José Eustasio Rivera


José Eustasio Rivera Salas was a Colombian lawyer and author primarily known for his national epic The Vortex.

Early life

José Eustasio Rivera was born on February 19, 1888 in Aguas Calientes, a hamlet of the city of Neiva, later that year the hamlet was incorporated into the newly created municipality of San Mateo, which was later renamed Rivera in honour of José Eustasio. His parents were Eustasio Rivera Escobar and Catalina Salas, and he was the first boy and fifth child out of eleven children, out of which eight made into adulthood, José Eustasio, Luis Enrique, Margarita, Virginia, Laura, Susana, Julia and Ernestina.
In spite of his family's economic situation, he received a catholic education thanks to the help of other relatives and his own efforts. He attended Santa Librada school in Neiva and San Luis Gonzaga in Elías. In 1906 he received a scholarship to study at the normal school in Bogotá. In 1909, after graduating, he moved to Ibagué where he worked as a school inspector. In 1912 he enrolled at the Faculty of Law and Political Sciences of National University, graduating as a lawyer in 1917.

Career

After a failed attempt to be elected for the senate, he was appointed Legal Secretary of the Colombo-Venezuelan Border Commission to determine the limits with Venezuela, there he had the opportunity to travel through the Colombian jungles, rivers, and mountains, giving him a first hand experience of the subjects he would later write.
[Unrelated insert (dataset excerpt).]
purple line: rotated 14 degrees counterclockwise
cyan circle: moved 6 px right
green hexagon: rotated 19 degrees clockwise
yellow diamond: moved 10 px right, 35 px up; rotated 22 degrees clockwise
Disappointed with the lack of resources offered by his government for his trip, he abandoned the commission and continued travelling on his own. He later rejoined the commission, but before that he went to Brazil, where he became acquainted with the work of important Brazilian writers of his time, particularly Euclides da Cunha. In this venture he became familiar with life in the Colombian plains and with problems related to the extraction of rubber in the Amazon jungle, a matter that would be central in his major work, La vorágine , now considered one of the most important novels in Latin American literary history. To write this novel he read extensively about the situation of rubber workers in the Amazon basin.
After the success of his novel, he was elected, in 1925, as a member for the Investigative Commission for Exterior Relations and Colonization. He also published several articles in newspapers in Colombia. In these pieces, he criticized irregularities in government contracts, and denounced the abandonment of the rubber areas of Colombia and the mistreatment of workers. He also publicly defended his novel, which had been criticized by some Colombian literary critics as being too poetic. This criticism would be largely silenced by the wide praise the novel was receiving everywhere else.

Death

Rivera had arrived in New York the last week of April 1928 in the hopes of translating his novel into English, publishing it in the United States, and turning it into a motion picture film with the goal of exporting Colombian culture abroad. His venture, albeit riffled with difficulties, was moving along when on November 27 he suffered an attack of seizures and was taken to the Stuyvesant Polyclinic Hospital where he remained for four days in a comatose state until his death on December 1, 1928.
After his death, his body was transported by ship from New York to Barranquilla on the United Fruit Company's ship the Sixaola. At his arrival on port, his body was transported in procession to the Pro-Cathedral of Saint Nicholas of Tolentino where a requiem mass was given and the body laid in chapelle ardente. The casket then made its way down the Magdalena onto Bogotá on the mail steamship Carbonell González, arriving in Girardot and finishing by train to arrive in Bogotá on January 7, 1929 and was taken directly to the Capitolio Nacional where it was placed lying in state for public viewing. His body was finally laid to rest in the Central Cemetery of Bogotá on January 19.